* **DIRECTIONS**
Decide whether each statement below agrees with the blog posts that follow. Answer yes or no for each, and quote the exact words of the blog posts that settle it.
1. The writer supports Bud Selig overturning the call so Galarraga gets a perfect game.
2. As a child, the writer made a handwritten copy of Wooden's "Pyramid of Success" and put it on the wall above a desk.
3. The writer describes Griffey as the greatest player never to play in a World Series.

* **SELECTED EXCERPT**
Saturday, June 05, 2010

Coach John Wooden and Success

John Wooden had the kind of inspired life that makes any kind of tribute feel unworthy.

So I will relate my own connection to him:

When I was a kid, I read Coach Wooden's "They Call Me Coach" and was so amazed by his "Pyramid of Success" that I hand-wrote my own copy and taped it to the wall above my desk.

I memorized his definition of "success," essentially: Success is peace of mind which is a direct result of the self-satisfaction in knowing you did your best to become the best that you are capable of becoming.

There are plenty of other Wooden quotes worth reading -- and applying to your own life.

RIP, Coach.

-- D.S.

Friday, June 04, 2010

06/04 Quickie: Imperfect, Finals, Pac-16

I needed closure in today's SN column on the Galarraga-Joyce story, which I think is one of the best of the year -- and one of the best baseball stories in years.

I am a huge fan of a comprehensive instant-replay system in baseball. I am against Bud Selig overturning the call to give Galarraga a perfect game.

But those are secondary ideas, relative to the larger lesson of sportsmanship -- a social compact that had to be met by both participants:

Galarraga had to not flip out over the call; he didn't, remarkably. Joyce had to not deny he made the wrong call; he didn't, to his credit.

It all culminated with that meeting at home plate yesterday. It was the epitome of sportsmanship in sports -- and the perfect lesson for the Imperfect Game.

More you'll find in today's column:

*Suddenly, the Celtics look tired.

*The Pac-16? Why would Texas go there, when they could go to the Big Ten or SEC?

*My pick to win the Spelling Bee is already out. Drat.

This post is already 6 hours late. Tons more in today's column. I'm headed down to Georgia for a wedding this weekend, but should be posting tomorrow morning, Sunday afternoon and throughout the weekend on Twitter.

-- D.S.

Thursday, June 03, 2010

06/03 Quickie: Griffey and Galarraga

My challenge this morning was to link Ken Griffey to Armando Galarraga -- I haven't seen anyone else do it yet, and I hope I pulled it off.

The gist of today's SN column lead: Two sides of "not quite" -- one mythic, one mythical.

For Griffey, I say this: For all the skills (power, speed, defense) and the mythology (Upper Deck '89, The Kid, Junior for President), he is saddled both with "What if?" and as the greatest player never to play in a World Series.

For Galarraga, I say this: It was the ultimate "not quite" -- this wasn't your average one-hitter-away-from-a-perfect-game. This was a perfect game that was robbed on the final out by a bad call. In imperfection, we will remember Galarraga a lot more than if he had thrown what would be known rather anonymously as "the third perfect game in a month."

Check out the column for yourself to see if I pull it off or just stretch a bit too far.

Otherwise, there is a ton in the column today -- way more than I thought there would be for a first-Thursday-in-June column:

*There is no reason baseball shouldn't have a more comprehensive instant-replay policy.

*Ump Joyce did everything right: Immediately admit fault, express sincere remorse. The chatter nearly instantly went from "Joyce sucks!" to "He's only human."

* **DATASET**
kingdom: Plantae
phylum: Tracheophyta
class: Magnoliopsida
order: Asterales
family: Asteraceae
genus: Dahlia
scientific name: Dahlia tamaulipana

...

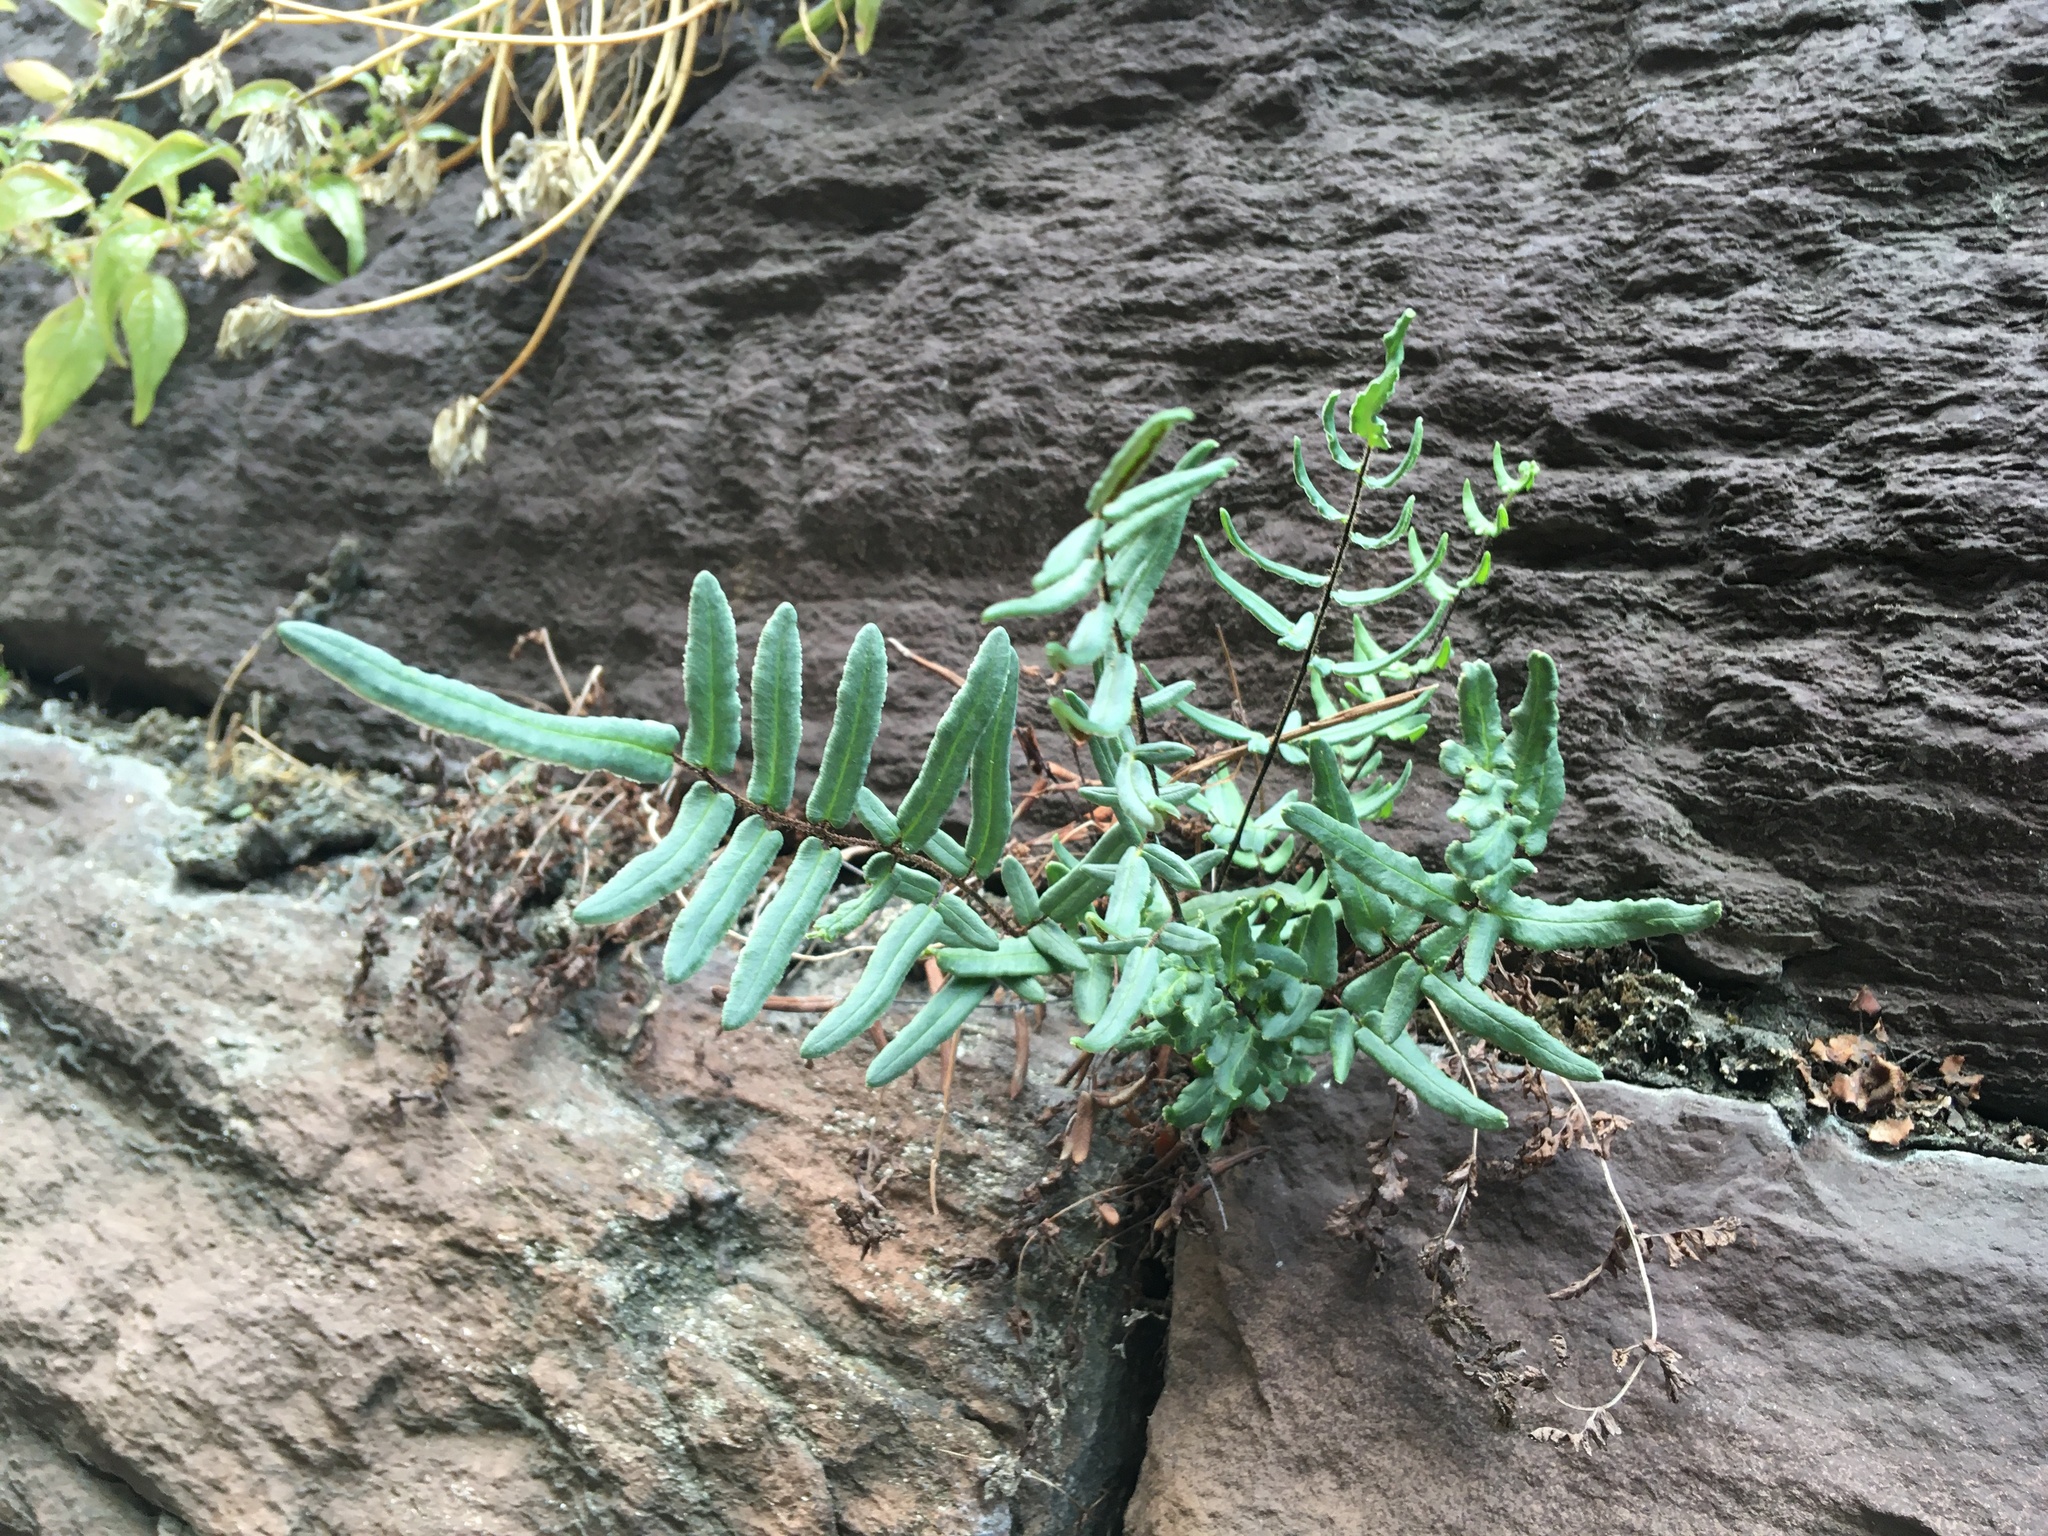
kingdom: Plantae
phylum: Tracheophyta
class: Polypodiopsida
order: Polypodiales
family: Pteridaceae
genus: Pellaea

* **ANSWER FOR THE TASK**
1. No: "I am against Bud Selig overturning the call to give Galarraga a perfect game."
2. Yes: "I hand-wrote my own copy and taped it to the wall above my desk."
3. Yes: "the greatest player never to play in a World Series."